MATERIAL FOR THE TASK Start Marker

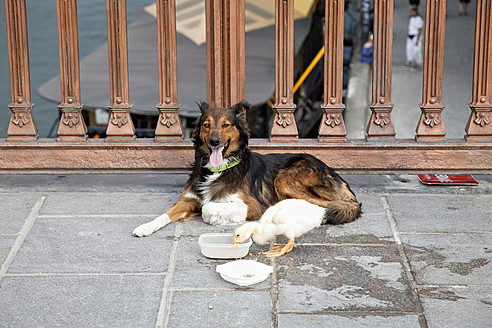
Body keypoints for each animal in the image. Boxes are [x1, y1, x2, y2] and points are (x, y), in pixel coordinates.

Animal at [131, 101, 362, 237]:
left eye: (226, 125)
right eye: (206, 124)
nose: (214, 141)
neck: (218, 169)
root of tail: (333, 171)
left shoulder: (253, 205)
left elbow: (209, 207)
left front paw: (217, 217)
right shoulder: (187, 199)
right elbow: (165, 214)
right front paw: (145, 227)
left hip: (285, 178)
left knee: (328, 205)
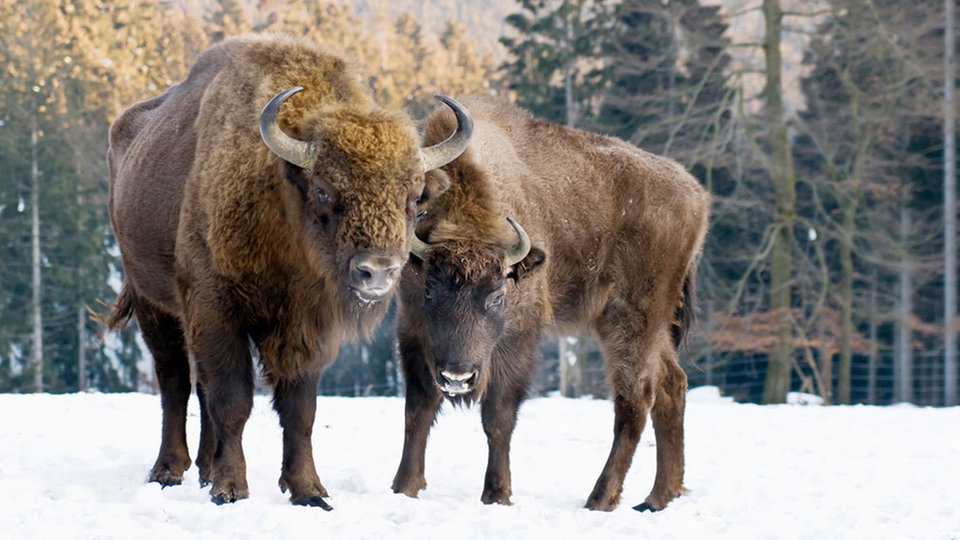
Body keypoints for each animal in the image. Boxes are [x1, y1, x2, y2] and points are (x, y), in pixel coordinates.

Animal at [106, 32, 472, 506]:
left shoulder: (307, 327)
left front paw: (309, 492)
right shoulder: (216, 309)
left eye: (415, 198)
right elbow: (233, 399)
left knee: (198, 387)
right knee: (175, 381)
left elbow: (299, 409)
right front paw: (231, 489)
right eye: (323, 190)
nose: (377, 272)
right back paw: (168, 471)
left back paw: (205, 470)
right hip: (153, 302)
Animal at [386, 95, 708, 512]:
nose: (458, 376)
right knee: (672, 386)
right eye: (429, 290)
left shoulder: (518, 338)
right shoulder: (413, 330)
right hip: (650, 326)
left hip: (633, 319)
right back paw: (657, 498)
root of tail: (695, 193)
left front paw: (496, 494)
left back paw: (600, 499)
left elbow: (498, 417)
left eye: (498, 296)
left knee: (635, 398)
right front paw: (404, 487)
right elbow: (418, 409)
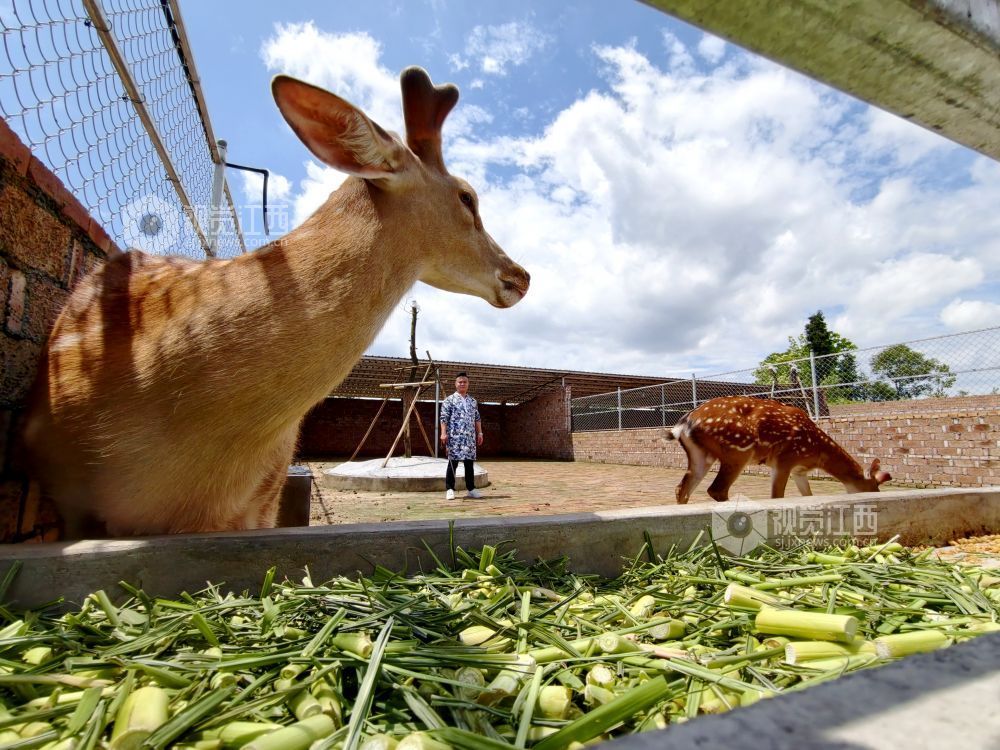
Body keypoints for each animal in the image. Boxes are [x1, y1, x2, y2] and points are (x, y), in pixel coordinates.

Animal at [663, 396, 890, 504]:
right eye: (873, 490)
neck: (817, 453)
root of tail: (684, 423)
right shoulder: (785, 459)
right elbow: (777, 496)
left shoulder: (799, 471)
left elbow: (807, 495)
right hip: (738, 450)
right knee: (716, 489)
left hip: (701, 455)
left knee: (682, 488)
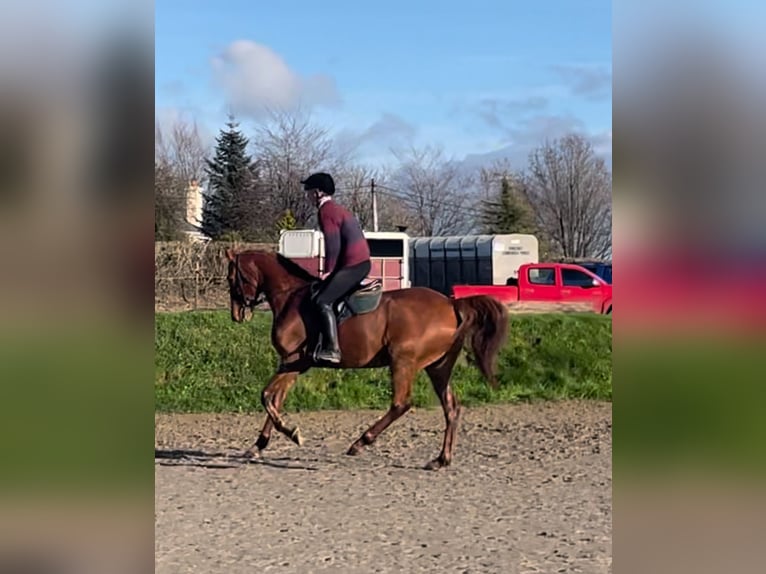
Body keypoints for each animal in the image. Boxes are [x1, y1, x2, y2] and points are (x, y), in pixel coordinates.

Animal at [225, 248, 509, 470]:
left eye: (230, 278)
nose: (237, 315)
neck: (291, 297)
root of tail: (452, 304)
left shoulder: (295, 360)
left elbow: (266, 396)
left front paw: (292, 434)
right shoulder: (291, 363)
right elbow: (275, 400)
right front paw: (258, 445)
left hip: (402, 361)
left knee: (401, 403)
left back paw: (360, 442)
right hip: (438, 367)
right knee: (451, 407)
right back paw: (441, 459)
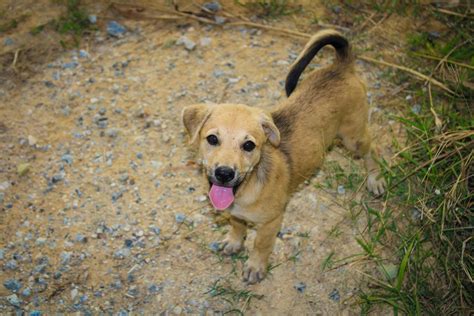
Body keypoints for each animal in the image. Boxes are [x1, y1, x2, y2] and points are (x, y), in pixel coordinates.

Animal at [181, 29, 386, 284]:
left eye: (249, 145)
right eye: (211, 139)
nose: (225, 173)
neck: (246, 188)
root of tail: (341, 66)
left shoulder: (272, 222)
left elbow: (260, 245)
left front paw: (255, 266)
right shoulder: (235, 215)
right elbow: (237, 226)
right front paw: (234, 242)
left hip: (353, 138)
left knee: (374, 148)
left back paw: (375, 179)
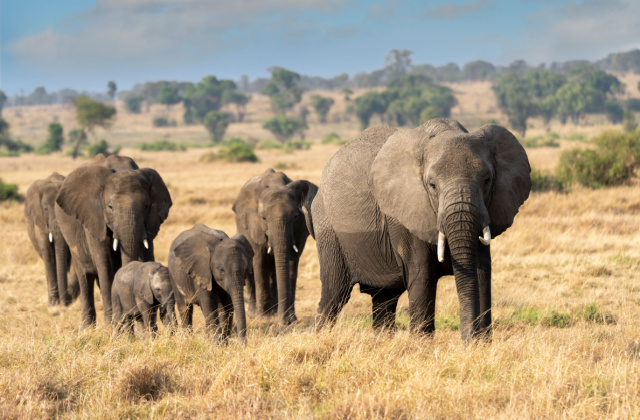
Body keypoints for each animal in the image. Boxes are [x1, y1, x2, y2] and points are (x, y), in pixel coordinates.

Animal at [25, 172, 79, 306]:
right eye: (45, 209)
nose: (65, 302)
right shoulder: (40, 220)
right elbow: (48, 254)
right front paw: (54, 304)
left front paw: (69, 299)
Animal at [54, 156, 172, 330]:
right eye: (110, 207)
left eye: (146, 206)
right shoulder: (94, 219)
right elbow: (106, 267)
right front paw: (112, 326)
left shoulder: (149, 223)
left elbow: (146, 256)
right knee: (86, 278)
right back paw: (87, 329)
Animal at [232, 168, 318, 324]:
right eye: (264, 218)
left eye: (296, 216)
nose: (283, 321)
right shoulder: (255, 226)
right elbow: (259, 262)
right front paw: (263, 317)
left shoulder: (299, 230)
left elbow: (291, 264)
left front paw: (290, 319)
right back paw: (255, 313)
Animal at [312, 120, 532, 342]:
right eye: (432, 185)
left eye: (487, 180)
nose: (467, 338)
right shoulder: (406, 215)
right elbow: (422, 274)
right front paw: (421, 344)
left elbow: (482, 270)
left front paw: (481, 343)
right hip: (328, 230)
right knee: (334, 295)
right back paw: (319, 335)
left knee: (384, 299)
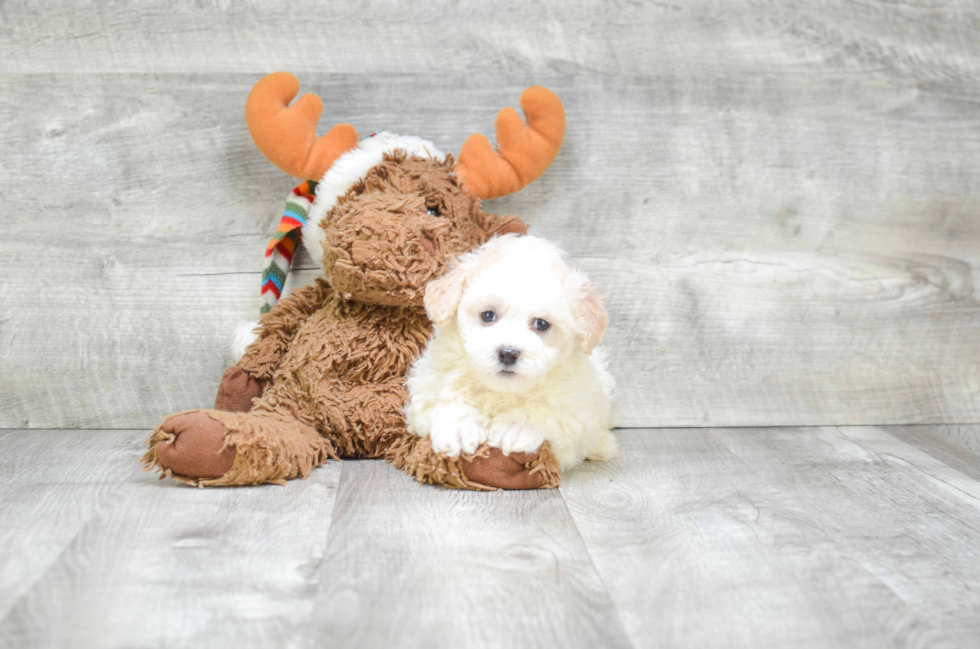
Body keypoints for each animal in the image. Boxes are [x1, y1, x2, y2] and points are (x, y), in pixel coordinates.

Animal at [402, 234, 616, 470]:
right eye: (488, 315)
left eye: (541, 324)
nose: (508, 353)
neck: (502, 391)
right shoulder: (428, 386)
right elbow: (446, 400)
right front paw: (458, 428)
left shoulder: (575, 413)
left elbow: (546, 408)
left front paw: (516, 426)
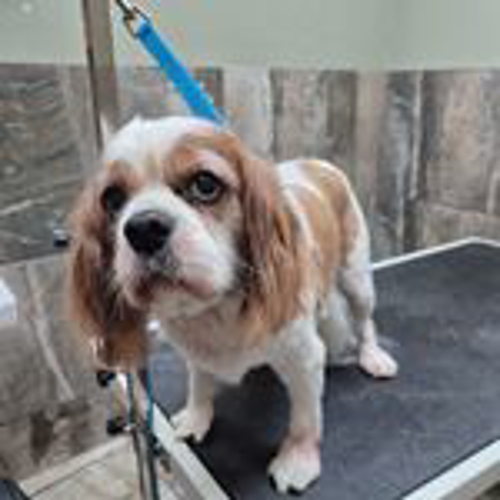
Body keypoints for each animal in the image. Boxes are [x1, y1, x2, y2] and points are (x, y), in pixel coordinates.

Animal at [68, 116, 398, 494]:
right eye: (112, 199)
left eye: (205, 184)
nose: (143, 228)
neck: (215, 310)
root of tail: (317, 163)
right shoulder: (195, 351)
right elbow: (199, 383)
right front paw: (197, 417)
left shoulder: (304, 358)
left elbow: (304, 419)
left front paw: (298, 460)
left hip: (357, 276)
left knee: (365, 320)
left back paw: (373, 356)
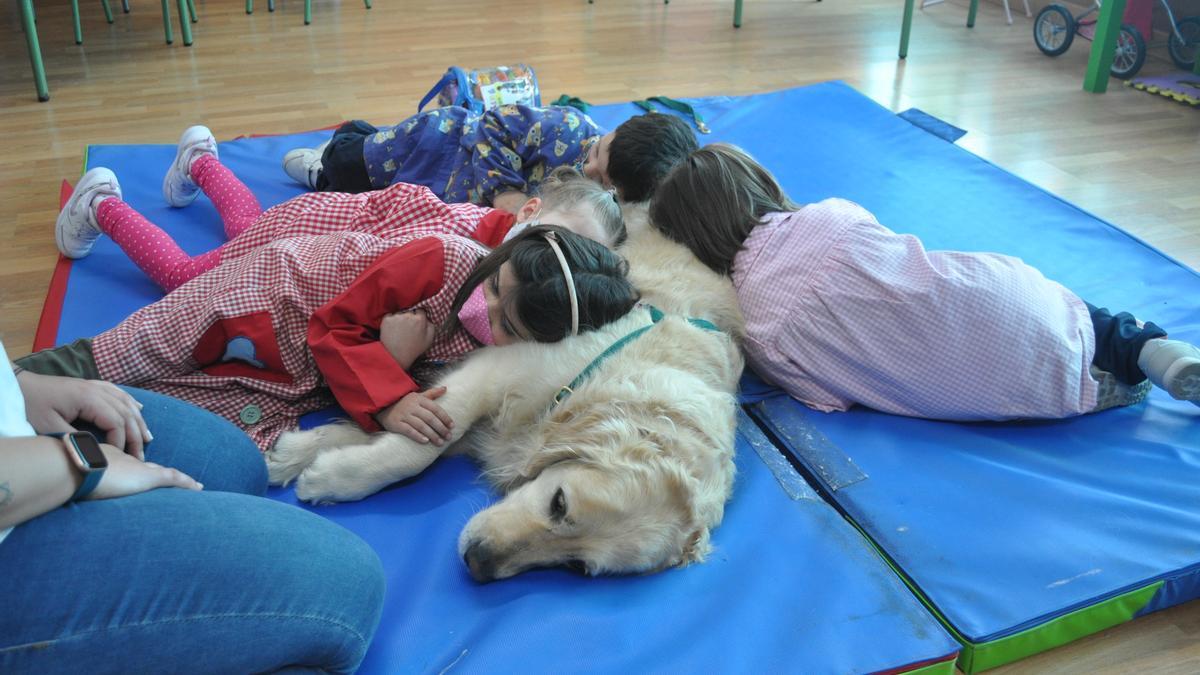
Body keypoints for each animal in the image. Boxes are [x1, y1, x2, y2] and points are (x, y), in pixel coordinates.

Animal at [267, 205, 744, 578]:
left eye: (576, 566)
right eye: (559, 503)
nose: (479, 563)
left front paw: (306, 457)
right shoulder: (497, 369)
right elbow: (415, 446)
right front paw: (323, 472)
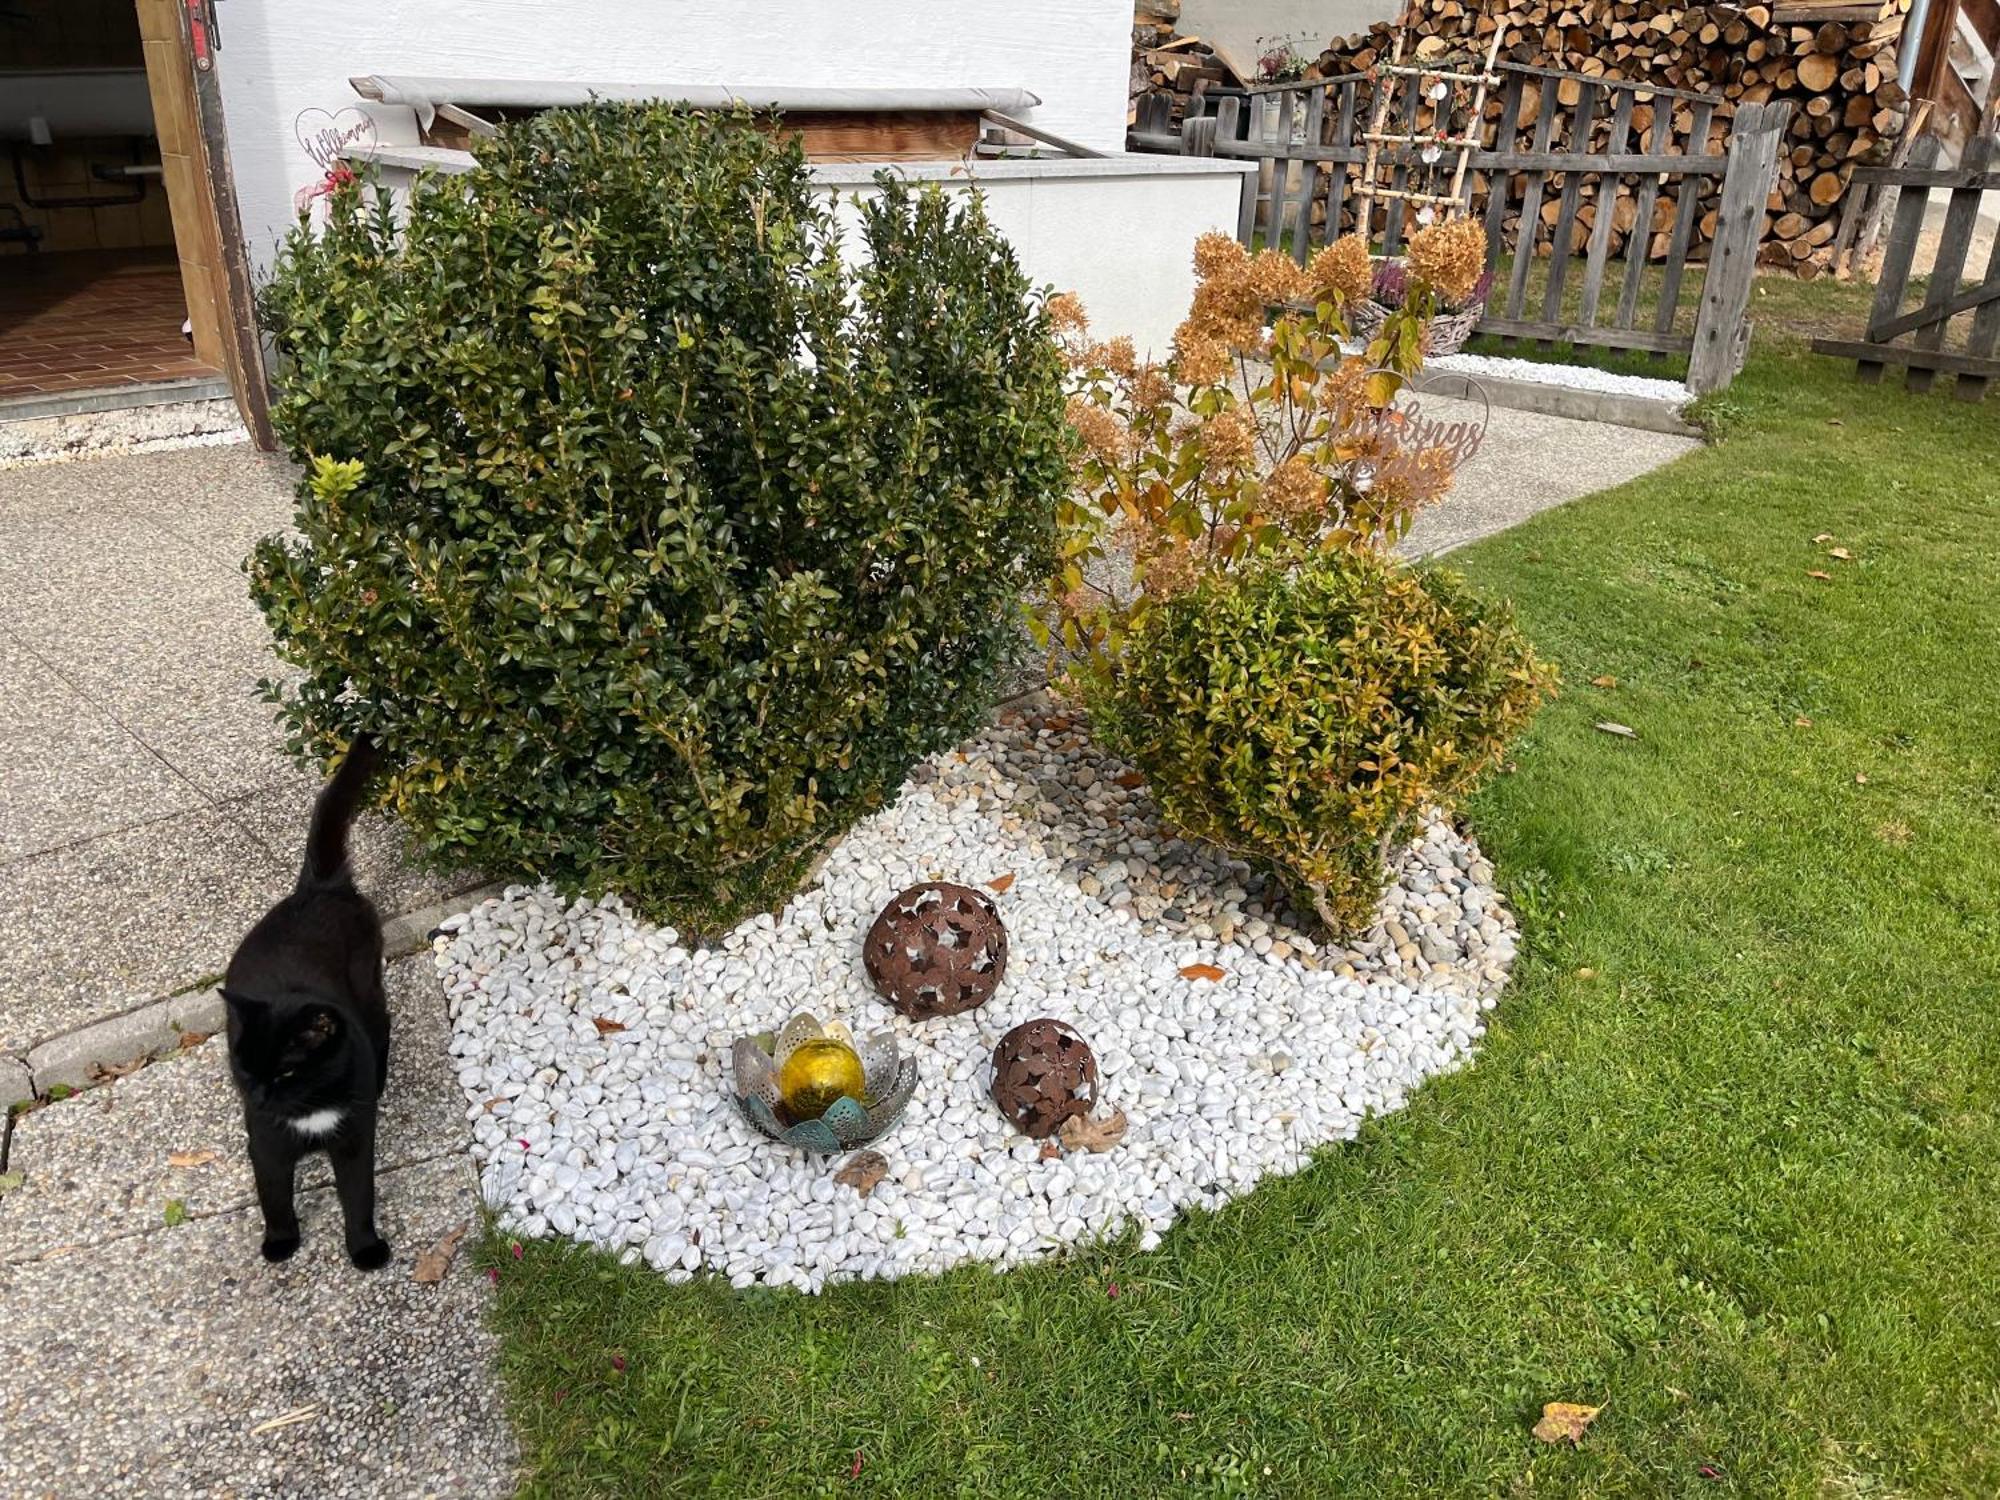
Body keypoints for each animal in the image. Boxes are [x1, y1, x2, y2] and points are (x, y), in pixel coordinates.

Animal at [222, 736, 390, 1272]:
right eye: (245, 1069)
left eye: (286, 1071)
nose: (257, 1097)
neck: (310, 1108)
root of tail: (316, 888)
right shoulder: (266, 1142)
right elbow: (274, 1196)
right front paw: (280, 1243)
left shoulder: (354, 1138)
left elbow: (358, 1196)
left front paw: (365, 1249)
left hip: (371, 990)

MATERIAL FOR THE TASK End Marker

Repeat exactly the lines above, from the line containing "left shoulder: (304, 358)" through the last line of the records, inclusive; omit any pictures.

left shoulder: (304, 358)
left elbow: (304, 419)
left front paw: (298, 460)
left hip: (357, 276)
left knee: (365, 320)
left back paw: (373, 356)
Body keypoints for each animal in the image. Boxes are [x1, y1, x2, y2] and points are (x, y), in pixel coordinates.

Animal at [267, 205, 744, 578]:
left eye: (576, 566)
right eye: (559, 503)
nose: (479, 563)
left front paw: (306, 457)
right shoulder: (497, 369)
right elbow: (415, 446)
right front paw: (323, 472)
Body keypoints for each animal in the image. Boxes are [x1, y1, x2, y2] and points are (x, y), in pixel coordinates.

Animal at [222, 736, 390, 1272]:
right eye: (245, 1069)
left eye: (286, 1071)
nose: (257, 1097)
neck: (310, 1108)
root of tail: (316, 888)
right shoulder: (266, 1142)
right elbow: (274, 1196)
right front paw: (280, 1243)
left shoulder: (354, 1138)
left elbow: (358, 1196)
left front paw: (365, 1249)
left hip: (371, 990)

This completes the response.